Duplicate datasets for NDBC, CO-OPS

ioos / ckanext-ioos-theme

IOOS Catalog as a CKAN extension

GNU Affero General Public License v3.0

7 stars 14 forks source link

Duplicate datasets for NDBC, CO-OPS #143

Closed mwengren closed 7 years ago

mwengren commented 7 years ago

Looks like we have duplicates being harvested for at least CO-OPS and NDBC. Example for NDBC and CO-OPS.

The counts in the Registry look correct: https://registry.ioos.us/about. Looks like it might be a Solr problem since the harvest job has the correct count: https://data.ioos.us/harvest/admin/noaa-co-ops-waf.

lukecampbell commented 7 years ago

I am resync'ing solr, Based on a mean time of 10s to reindex one record I estimate it will take 22h to completion.

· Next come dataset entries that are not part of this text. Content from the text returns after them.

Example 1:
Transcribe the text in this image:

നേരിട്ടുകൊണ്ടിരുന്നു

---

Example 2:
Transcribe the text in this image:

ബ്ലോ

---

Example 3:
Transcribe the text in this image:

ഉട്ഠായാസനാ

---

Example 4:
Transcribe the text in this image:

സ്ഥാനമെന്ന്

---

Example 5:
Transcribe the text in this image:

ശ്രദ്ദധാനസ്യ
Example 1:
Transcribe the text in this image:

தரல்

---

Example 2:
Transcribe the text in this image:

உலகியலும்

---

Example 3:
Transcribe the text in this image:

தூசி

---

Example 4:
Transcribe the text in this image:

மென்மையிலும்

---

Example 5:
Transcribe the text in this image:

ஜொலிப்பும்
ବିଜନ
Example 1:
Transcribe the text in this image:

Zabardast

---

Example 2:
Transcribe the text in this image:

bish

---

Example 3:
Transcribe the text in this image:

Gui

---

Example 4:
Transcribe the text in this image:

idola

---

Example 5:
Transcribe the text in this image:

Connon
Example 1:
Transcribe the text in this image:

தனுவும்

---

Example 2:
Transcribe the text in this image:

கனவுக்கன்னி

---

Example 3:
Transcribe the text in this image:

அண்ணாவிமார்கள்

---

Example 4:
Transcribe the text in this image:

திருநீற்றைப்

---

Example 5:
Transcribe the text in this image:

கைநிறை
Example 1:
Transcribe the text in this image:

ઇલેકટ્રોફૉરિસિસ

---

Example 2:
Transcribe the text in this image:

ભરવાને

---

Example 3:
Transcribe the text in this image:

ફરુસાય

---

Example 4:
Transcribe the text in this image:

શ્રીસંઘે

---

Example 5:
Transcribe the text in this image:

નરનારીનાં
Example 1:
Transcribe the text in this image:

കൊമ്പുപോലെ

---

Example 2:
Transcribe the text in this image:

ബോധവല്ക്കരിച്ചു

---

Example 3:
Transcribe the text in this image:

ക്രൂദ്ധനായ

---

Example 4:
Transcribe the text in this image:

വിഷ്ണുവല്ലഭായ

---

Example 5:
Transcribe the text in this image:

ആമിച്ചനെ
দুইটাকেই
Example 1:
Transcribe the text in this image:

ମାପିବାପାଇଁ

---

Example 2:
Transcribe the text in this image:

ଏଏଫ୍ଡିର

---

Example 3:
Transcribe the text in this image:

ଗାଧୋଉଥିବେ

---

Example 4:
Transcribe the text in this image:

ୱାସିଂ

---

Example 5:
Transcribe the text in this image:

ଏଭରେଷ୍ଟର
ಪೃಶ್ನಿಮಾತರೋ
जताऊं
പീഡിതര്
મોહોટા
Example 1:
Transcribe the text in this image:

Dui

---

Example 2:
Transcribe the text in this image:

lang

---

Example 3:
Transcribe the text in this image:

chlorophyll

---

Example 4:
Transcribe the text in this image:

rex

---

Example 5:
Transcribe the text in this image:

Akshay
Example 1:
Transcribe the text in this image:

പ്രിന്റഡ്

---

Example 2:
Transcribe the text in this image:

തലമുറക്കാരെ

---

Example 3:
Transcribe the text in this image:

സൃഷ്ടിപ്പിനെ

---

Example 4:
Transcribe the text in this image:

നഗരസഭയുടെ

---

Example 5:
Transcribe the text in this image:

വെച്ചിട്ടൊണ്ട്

This is a very rough estimate.

lukecampbell commented 7 years ago

Ok, the good news the estimate was WAY off. I just checked it and it's done. So that's great news.

lukecampbell commented 7 years ago

Looks like there are still dangling records after the reindex. I'll need to look into this further.

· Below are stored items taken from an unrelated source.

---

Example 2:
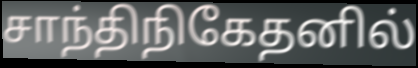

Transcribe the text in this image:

சாந்திநிகேதனில்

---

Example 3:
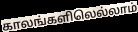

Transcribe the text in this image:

காலங்களிலெல்லாம்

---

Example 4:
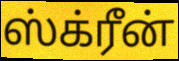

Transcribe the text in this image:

ஸ்க்ரீன்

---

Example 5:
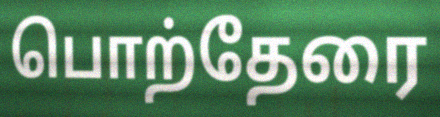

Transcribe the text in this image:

பொற்தேரை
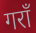
गराँ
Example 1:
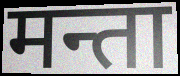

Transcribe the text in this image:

मन्ता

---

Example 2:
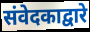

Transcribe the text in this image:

संवेदकाद्वारे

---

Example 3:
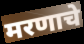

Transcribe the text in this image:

मरणाचे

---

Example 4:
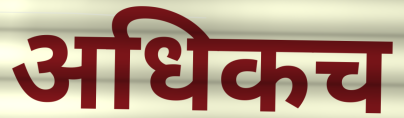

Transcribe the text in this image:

अधिकच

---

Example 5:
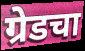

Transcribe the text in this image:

ग्रेडचा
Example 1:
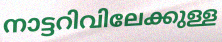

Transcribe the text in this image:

നാട്ടറിവിലേക്കുള്ള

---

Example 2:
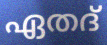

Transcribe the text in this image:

ഏതദ്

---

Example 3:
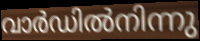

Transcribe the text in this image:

വാർഡിൽനിന്നു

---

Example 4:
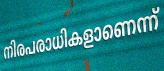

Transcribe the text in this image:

നിരപരാധികളാണെന്ന്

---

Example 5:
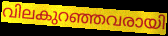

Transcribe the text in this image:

വിലകുറഞ്ഞവരായി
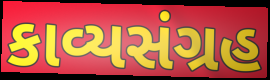
કાવ્યસંગ્રહ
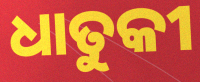
ଧାତୁକୀ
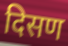
दिसण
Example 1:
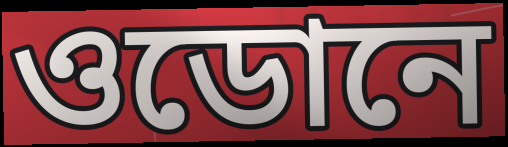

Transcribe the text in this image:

ওডোনে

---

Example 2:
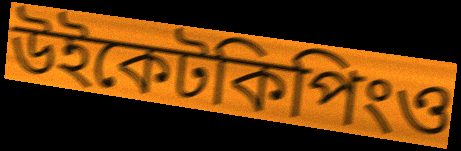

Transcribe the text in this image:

উইকেটকিপিংও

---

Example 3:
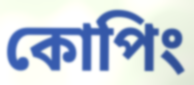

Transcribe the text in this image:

কোপিং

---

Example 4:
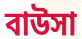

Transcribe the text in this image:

বাউসা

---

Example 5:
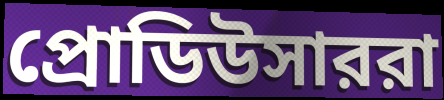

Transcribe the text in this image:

প্রোডিউসাররা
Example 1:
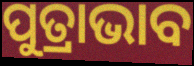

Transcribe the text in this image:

ପୁତ୍ରାଭାବ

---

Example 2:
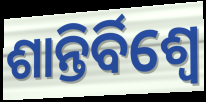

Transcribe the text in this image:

ଶାନ୍ତିର୍ବିଶ୍ୱେ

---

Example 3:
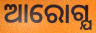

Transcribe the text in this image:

ଆରୋଗ୍ଯ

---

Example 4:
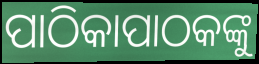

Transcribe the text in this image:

ପାଠିକାପାଠକଙ୍କୁ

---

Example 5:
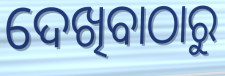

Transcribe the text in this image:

ଦେଖିବାଠାରୁ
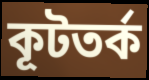
কূটতর্ক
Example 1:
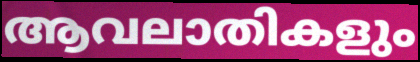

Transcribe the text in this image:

ആവലാതികളും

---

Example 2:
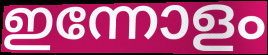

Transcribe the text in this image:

ഇന്നോളം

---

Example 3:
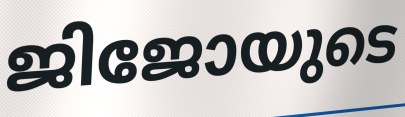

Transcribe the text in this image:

ജിജോയുടെ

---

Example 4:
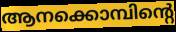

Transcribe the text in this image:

ആനക്കൊമ്പിന്റെ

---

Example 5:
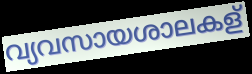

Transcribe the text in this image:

വ്യവസായശാലകള്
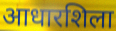
आधारशिला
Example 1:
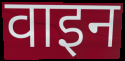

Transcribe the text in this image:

वाइन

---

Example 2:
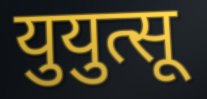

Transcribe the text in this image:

युयुत्सू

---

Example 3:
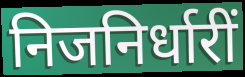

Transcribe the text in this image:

निजनिर्धारीं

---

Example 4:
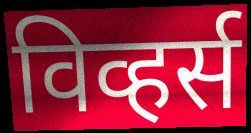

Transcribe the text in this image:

विव्हर्स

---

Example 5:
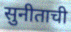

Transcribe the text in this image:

सुनीताची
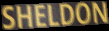
SHELDON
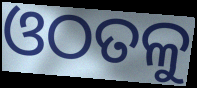
ଓଠତଳୁ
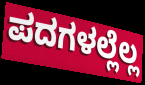
ಪದಗಳಲ್ಲೆಲ್ಲ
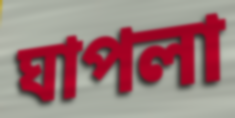
ঘাপলা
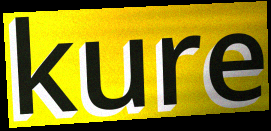
kure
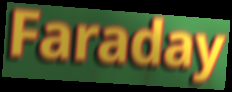
Faraday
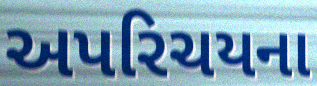
અપરિચયના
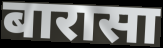
बारासा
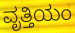
ವೃತ್ತಿಯಂ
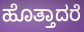
ಹೊತ್ತಾದರೆ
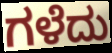
ಗಳೆದು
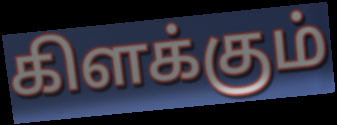
கிளக்கும்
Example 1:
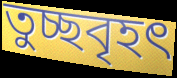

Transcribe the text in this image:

তুচ্ছবৃহৎ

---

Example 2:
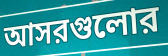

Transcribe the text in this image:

আসরগুলোর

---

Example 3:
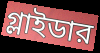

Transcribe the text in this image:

গ্লাইডার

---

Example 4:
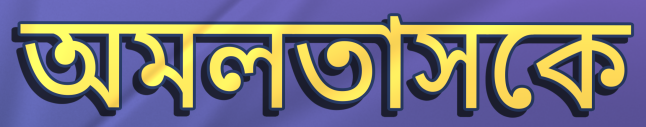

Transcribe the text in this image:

অমলতাসকে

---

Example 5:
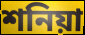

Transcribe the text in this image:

শনিয়া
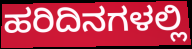
ಹರಿದಿನಗಳಲ್ಲಿ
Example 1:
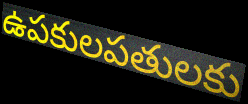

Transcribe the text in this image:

ఉపకులపతులకు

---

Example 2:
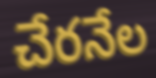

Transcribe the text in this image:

చేరనేల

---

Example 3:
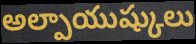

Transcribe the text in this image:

అల్పాయుష్కులు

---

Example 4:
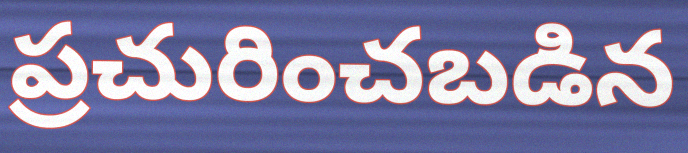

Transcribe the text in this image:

ప్రచురించబడిన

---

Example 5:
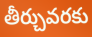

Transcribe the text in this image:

తీర్చువరకు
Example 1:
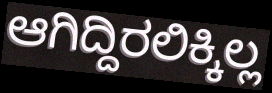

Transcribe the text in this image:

ಆಗಿದ್ದಿರಲಿಕ್ಕಿಲ್ಲ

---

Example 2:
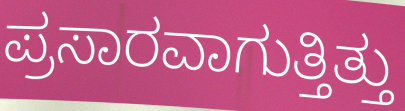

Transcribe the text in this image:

ಪ್ರಸಾರವಾಗುತ್ತಿತ್ತು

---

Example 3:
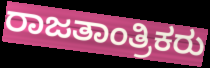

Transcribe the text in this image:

ರಾಜತಾಂತ್ರಿಕರು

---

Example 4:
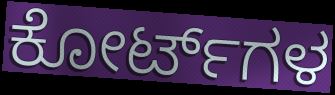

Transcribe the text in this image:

ಕೋರ್ಟ್‌ಗಳ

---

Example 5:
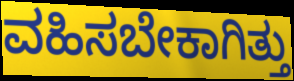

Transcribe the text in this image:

ವಹಿಸಬೇಕಾಗಿತ್ತು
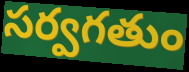
సర్వగతుం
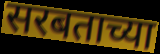
सरबताच्या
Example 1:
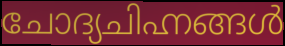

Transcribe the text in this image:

ചോദ്യചിഹ്നങ്ങൾ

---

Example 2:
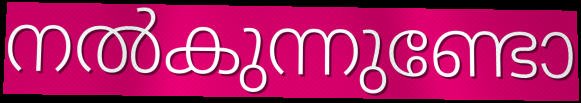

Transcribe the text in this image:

നൽകുന്നുണ്ടോ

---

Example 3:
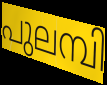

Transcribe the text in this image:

പുലമ്പി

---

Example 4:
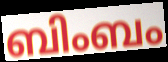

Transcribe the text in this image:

ബിംബം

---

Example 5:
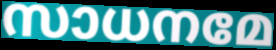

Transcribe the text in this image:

സാധനമേ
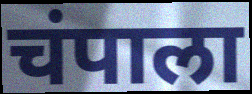
चंपाला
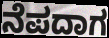
ನೆಪದಾಗ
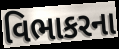
વિભાકરના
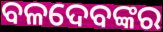
ବଳଦେବଙ୍କର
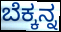
ಬೆಕ್ಕನ್ನ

lukecampbell commented 7 years ago

There were a bunch of failed harvest jobs in Feb. I wonder if there are duplicates because the harvest job crashed instead of finished. I'm going to try to clear the harvest and reharvest to see if that clears it up.

benjwadams commented 7 years ago

@mwengren, last week I manually cleaned up a lot of duplicates via some shell magic. Could you please take a look and see if most aren't gone now? I was going by dataset title, so sometimes there are datasets with the same name, but which correspond to different time coverages, which I was not trying to eliminate, i.e. datasets such as these: https://data.ioos.us/dataset?q=newport+automated&sort=title_string+asc&ext_bbox=&ext_prev_extent=-154.68749999999997%2C-80.17871349622823%2C154.68749999999997%2C80.17871349622823

mwengren commented 7 years ago

@benjwadams @lukecampbell I think it looks like the original duplicate issue was fixed by the clear/reharvest. Those SCCOOS duplicates are OK due to different time coverage, although ideally their THREDDS catalog would spell that out in the dataset titles.

So the conclusion was that the cause was failed harvests causing duplicated records in the CKAN database. Solr was actually OK? I only noticed the CO-OPS and NDBC duplicates, looked like there were double the # of datasets for each.